Over the Edge // Jily
Lily’s patience was wearing thin.
It was late - after curfew late - and she’d had a rough day. She’d woken up late and had to sprint to Transfiguration, after which she had to actually sit through Transfiguration. Then her potion spilled onto her nearly finished Charms essay and disintegrated it before she even had a chance to restore it.
After that was lunch, which she was hoping would be the turning point in her miserable excuse for a morning. Instead, she walked in on Luke with his hands all over Christina Hobbleton’s body, and his mouth all over, well, her body. Needless to say, breaking up with her boyfriend of six months was not what her day needed.
So her patience was wearing thin, because she woke up late and her essay was ruined and Luke was scum, but mostly it was because James Potter would not stop tapping the tip of his quill against his desk.
Not that she expected working on this month’s point deduction finalizations in the cramped Head Office would be pleasant, seeing as she couldn’t stand him and he’d been being absolutely rotten to her for months now for no damned reason, but she’d at least hoped she’d make it through the night without resorting to murder. That was looking like less and less of a possibility with every bleeding tap.
She threw him a glare - probably the five hundredth of the night - before loudly asking, “Would you stop that?”
Breathe, James. Calm down. Relax. You have to breathe.
He could tell himself to breathe all that he wanted, but it wasn't helping him any. His body was a fireball of nerves, and quite frankly, she was simply making it worse. He couldn't concentrate.
Not on his potion, not on his charms essay. Couldn't concentrate period. Not since she had come running into Transfiguration earlier that day, panting and out of breath as she slid into her seat directly in front of him and his lot. That had put his mind to a dangerous place, wondering why she was so out of breath, and what she'd been doing to make her so late. Though, clearly he knew she was out of breath from running, his jealousy of Luke took the thought somewhere else entirely.
The rest of the day he had been on edge, snapping at his mates, and being quite short with the younger years, eager but dreading being stuck up in this office with her.
What was the point of counting point deductions anyways? The meters were never wrong...

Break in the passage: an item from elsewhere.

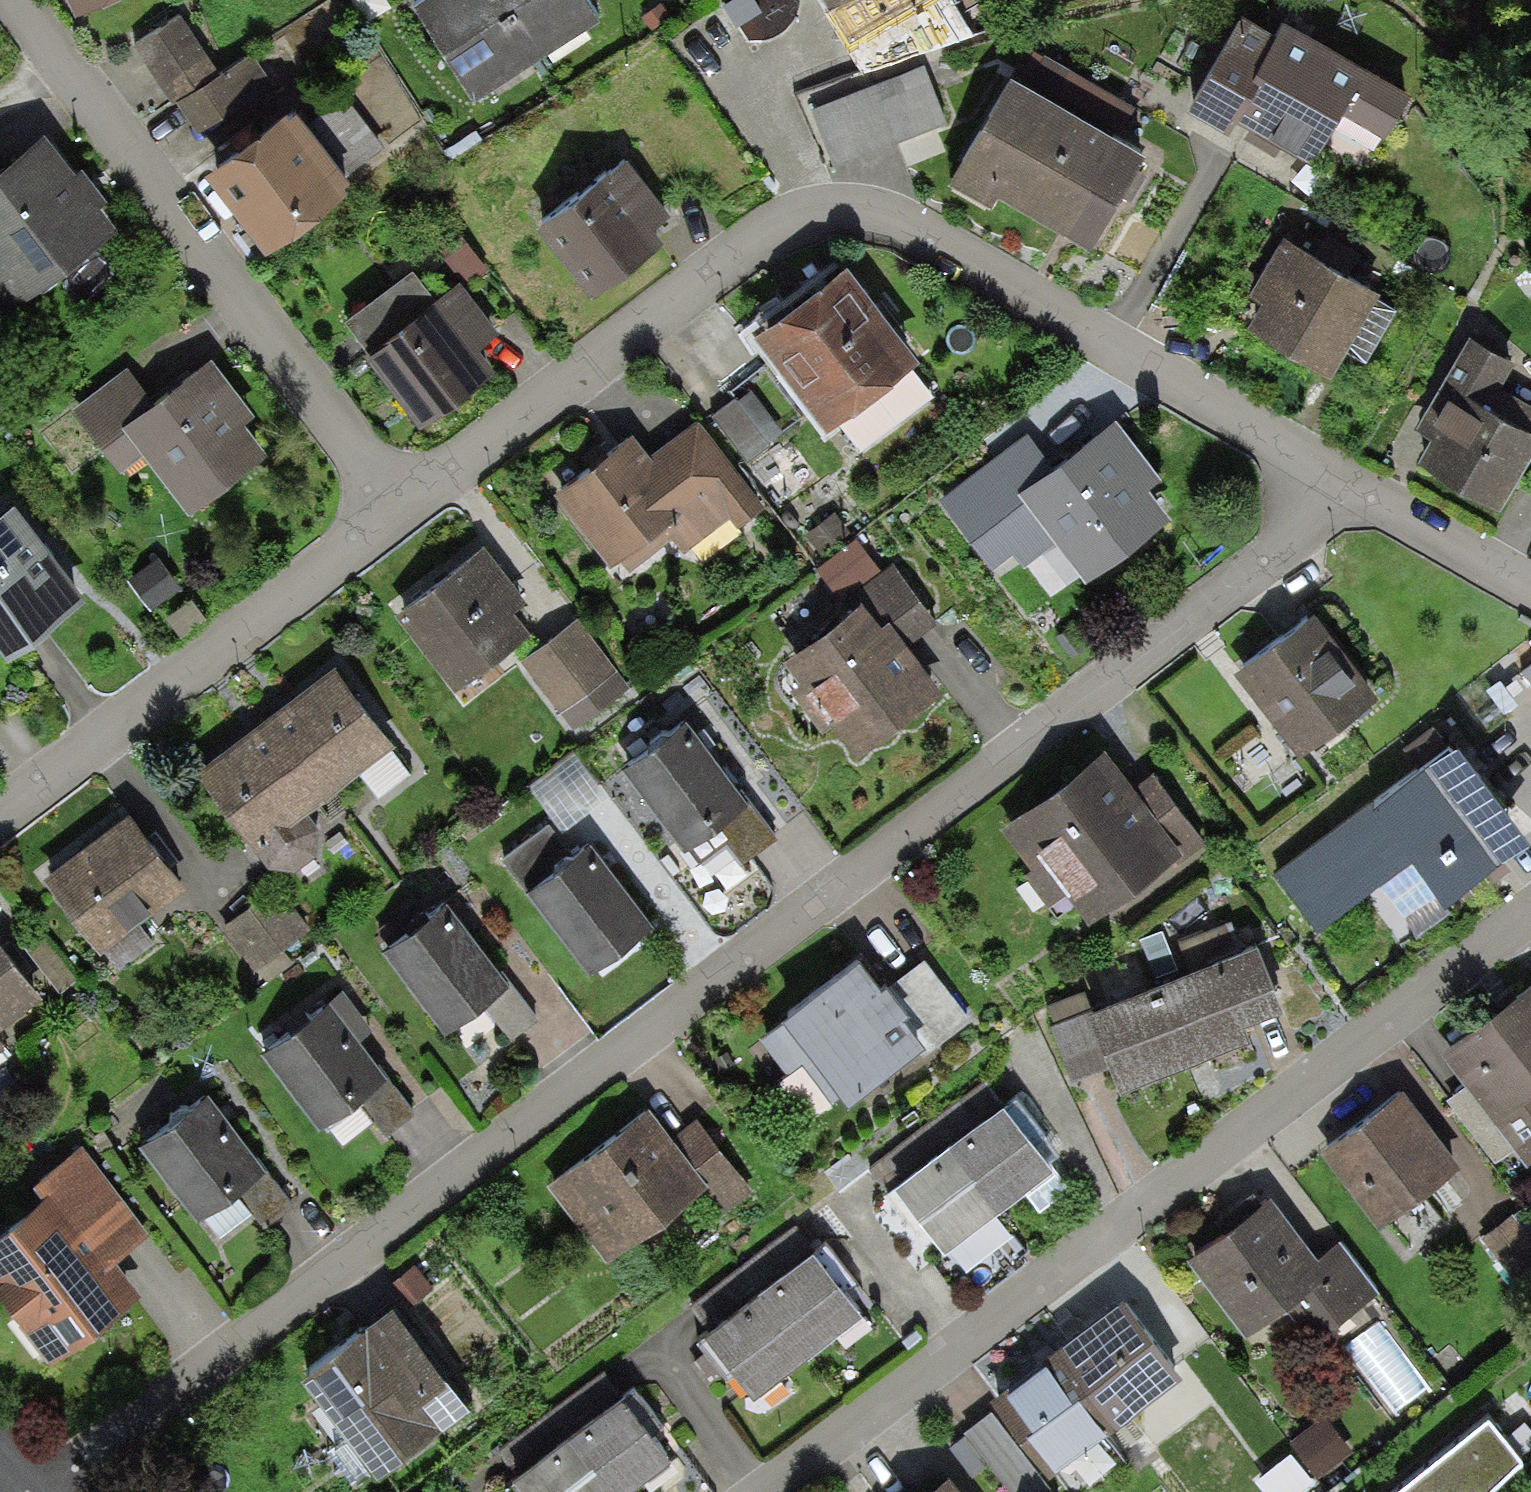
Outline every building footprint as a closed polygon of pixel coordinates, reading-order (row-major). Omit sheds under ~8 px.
[(510,0),(422,0),(474,82),(537,42),(510,0)] [(537,42),(601,2),(599,0),(510,0),(537,42)] [(1251,0),(1239,0),(1184,93),(1228,119),(1236,107),(1313,152),(1342,103),(1382,127),(1411,79),(1368,54),(1369,51),(1284,1),(1276,15),(1251,0)] [(219,64),(180,5),(133,35),(171,95),(176,92),(219,64)] [(219,64),(176,92),(211,146),(232,122),(259,103),(280,91),(252,43),(219,64)] [(1147,131),(1011,54),(948,165),(991,190),(999,177),(1090,229),(1147,131)] [(947,112),(923,56),(812,102),(835,158),(947,112)] [(344,164),(350,160),(298,88),(292,92),(288,86),(280,91),(259,103),(232,122),(211,146),(205,152),(266,231),(347,168),(344,164)] [(45,118),(0,152),(0,305),(1,306),(119,217),(101,194),(107,190),(82,156),(77,160),(45,118)] [(611,154),(537,207),(591,280),(665,228),(656,216),(669,206),(626,146),(612,156),(611,154)] [(457,221),(413,254),(437,286),(459,269),(463,275),(485,258),(457,221)] [(1381,277),(1284,223),(1250,284),(1262,291),(1248,315),(1332,363),(1381,277)] [(846,245),(753,316),(826,410),(919,339),(846,245)] [(437,286),(413,254),(345,307),(368,337),(437,286)] [(368,337),(364,339),(419,414),(496,358),(480,336),(498,322),(463,275),(459,269),(437,286),(368,337)] [(1501,377),(1517,349),(1469,322),(1444,367),(1446,368),(1418,417),(1431,424),(1417,448),(1502,496),(1530,443),(1530,393),(1501,377)] [(153,391),(123,414),(146,444),(190,500),(268,440),(245,410),(255,402),(211,346),(153,391)] [(123,414),(153,391),(129,359),(72,403),(119,464),(146,444),(123,414)] [(771,439),(735,392),(711,410),(747,456),(771,439)] [(1051,457),(1020,480),(1035,500),(980,541),(994,559),(1013,544),(1024,558),(1058,532),(1088,570),(1170,507),(1147,477),(1162,466),(1116,407),(1051,457)] [(634,422),(554,481),(610,557),(618,550),(627,562),(671,529),(684,547),(731,512),(736,519),(764,499),(698,410),(650,444),(634,422)] [(1020,480),(1051,457),(1027,427),(939,494),(977,544),(980,541),(1035,500),(1020,480)] [(7,641),(86,581),(14,487),(0,497),(0,631),(7,641)] [(855,533),(836,507),(804,529),(823,556),(855,533)] [(860,581),(882,564),(856,531),(855,533),(823,556),(816,561),(845,599),(863,586),(860,581)] [(485,534),(396,600),(454,678),(531,621),(515,600),(527,591),(485,534)] [(860,581),(863,586),(882,611),(890,606),(911,634),(939,613),(894,555),(882,564),(860,581)] [(882,611),(863,586),(845,599),(782,645),(800,669),(789,677),(822,722),(833,713),(855,743),(944,678),(911,634),(890,606),(882,611)] [(1314,597),(1232,660),(1298,746),(1380,683),(1314,597)] [(631,680),(578,610),(521,653),(574,723),(631,680)] [(1503,654),(1530,693),(1530,634),(1503,654)] [(266,707),(326,786),(396,733),(336,654),(266,707)] [(687,705),(622,753),(684,838),(718,814),(749,791),(687,705)] [(326,786),(266,707),(197,759),(252,832),(248,835),(269,862),(296,864),(317,849),(320,820),(305,802),(326,786)] [(1276,865),(1317,919),(1414,845),(1445,886),(1530,820),(1530,816),(1462,724),(1276,865)] [(1136,776),(1106,734),(1000,814),(1032,860),(1024,865),(1048,897),(1067,883),(1087,911),(1171,849),(1183,840),(1136,776)] [(606,791),(574,749),(530,782),(562,825),(606,791)] [(1153,763),(1136,776),(1183,840),(1171,849),(1176,857),(1206,834),(1153,763)] [(778,829),(749,791),(718,814),(729,829),(727,831),(745,854),(778,829)] [(131,800),(44,866),(101,941),(103,939),(139,913),(188,875),(131,800)] [(591,829),(524,879),(587,962),(653,912),(591,829)] [(310,922),(276,878),(221,920),(254,964),(257,962),(266,973),(291,954),(283,943),(310,922)] [(447,889),(381,938),(443,1022),(482,994),(510,972),(447,889)] [(139,913),(103,939),(120,961),(155,934),(139,913)] [(1258,928),(1218,943),(1244,1009),(1283,994),(1258,928)] [(43,990),(0,929),(0,1021),(43,990)] [(883,973),(859,942),(784,998),(791,1007),(761,1029),(789,1066),(803,1056),(831,1093),(846,1082),(849,1086),(925,1029),(904,1002),(909,998),(888,970),(883,973)] [(1150,970),(1183,1051),(1250,1024),(1244,1009),(1218,943),(1150,970)] [(1183,1051),(1150,970),(1087,995),(1112,1055),(1120,1076),(1183,1051)] [(539,1010),(510,972),(482,994),(510,1032),(539,1010)] [(1441,1043),(1467,1077),(1516,1141),(1528,1157),(1530,1154),(1530,974),(1441,1043)] [(342,980),(259,1042),(318,1120),(358,1090),(388,1067),(361,1031),(373,1022),(342,980)] [(1112,1055),(1087,995),(1083,985),(1047,999),(1053,1015),(1049,1017),(1071,1071),(1112,1055)] [(416,1103),(388,1067),(358,1090),(387,1126),(416,1103)] [(1467,1077),(1447,1093),(1496,1156),(1516,1141),(1467,1077)] [(1462,1155),(1404,1078),(1320,1140),(1378,1217),(1462,1155)] [(209,1081),(139,1132),(197,1211),(236,1183),(266,1161),(267,1160),(209,1081)] [(944,1132),(996,1199),(1055,1153),(1003,1086),(944,1132)] [(675,1129),(648,1096),(546,1176),(607,1253),(697,1182),(709,1173),(675,1129)] [(698,1112),(675,1129),(709,1173),(697,1182),(720,1211),(754,1184),(698,1112)] [(996,1199),(944,1132),(895,1170),(947,1240),(996,1199)] [(36,1171),(45,1183),(51,1178),(108,1256),(116,1250),(148,1227),(82,1137),(36,1171)] [(266,1161),(236,1183),(264,1221),(294,1198),(266,1161)] [(51,1178),(45,1183),(0,1216),(0,1287),(49,1353),(142,1285),(116,1250),(108,1256),(51,1178)] [(1318,1248),(1270,1184),(1187,1246),(1245,1323),(1285,1294),(1328,1261),(1318,1248)] [(1339,1231),(1318,1248),(1328,1261),(1285,1294),(1315,1334),(1380,1284),(1339,1231)] [(758,1275),(808,1342),(864,1299),(814,1233),(758,1275)] [(808,1342),(758,1275),(704,1315),(754,1382),(808,1342)] [(1124,1284),(1058,1334),(1117,1412),(1183,1362),(1124,1284)] [(393,1290),(301,1360),(379,1461),(471,1391),(393,1290)] [(1431,1391),(1379,1321),(1345,1346),(1397,1416),(1431,1391)] [(1117,1412),(1058,1334),(991,1386),(1054,1467),(1062,1460),(1056,1452),(1106,1414),(1109,1418),(1117,1412)] [(567,1420),(617,1487),(672,1445),(656,1425),(664,1419),(634,1380),(627,1384),(623,1379),(567,1420)] [(992,1403),(963,1424),(967,1429),(988,1458),(1015,1491),(1029,1491),(1048,1478),(992,1403)] [(1523,1448),(1488,1406),(1382,1491),(1476,1491),(1523,1448)] [(1359,1456),(1324,1409),(1290,1435),(1298,1447),(1324,1481),(1359,1456)] [(617,1487),(567,1420),(513,1460),(536,1491),(610,1491),(617,1487)] [(988,1458),(967,1429),(951,1440),(972,1470),(988,1458)] [(1324,1481),(1298,1447),(1263,1473),(1278,1491),(1310,1491),(1324,1481)] [(950,1461),(909,1491),(973,1491),(950,1461)]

And now she was glaring at him, and he glared back, for probably the five billionth time that day. What was it about him that made her so angry? Why couldn't she just be nice to him, as he tried to do for her? It wasn't his fault that everything he said to her got insinuated to mean some sort of insult. That was her own stupid fault.
Stupid Lily Evans.
"What?! Stop what, Evans? I'm not doing anything," he snapped back, pulled from his thoughts by her voice, before looking down, and realizing he had been tapping his quill, likely to the point of annoyance and beyond, but keeping it up anyways, because he would hate to let her think she had chastised him to the point of compliance.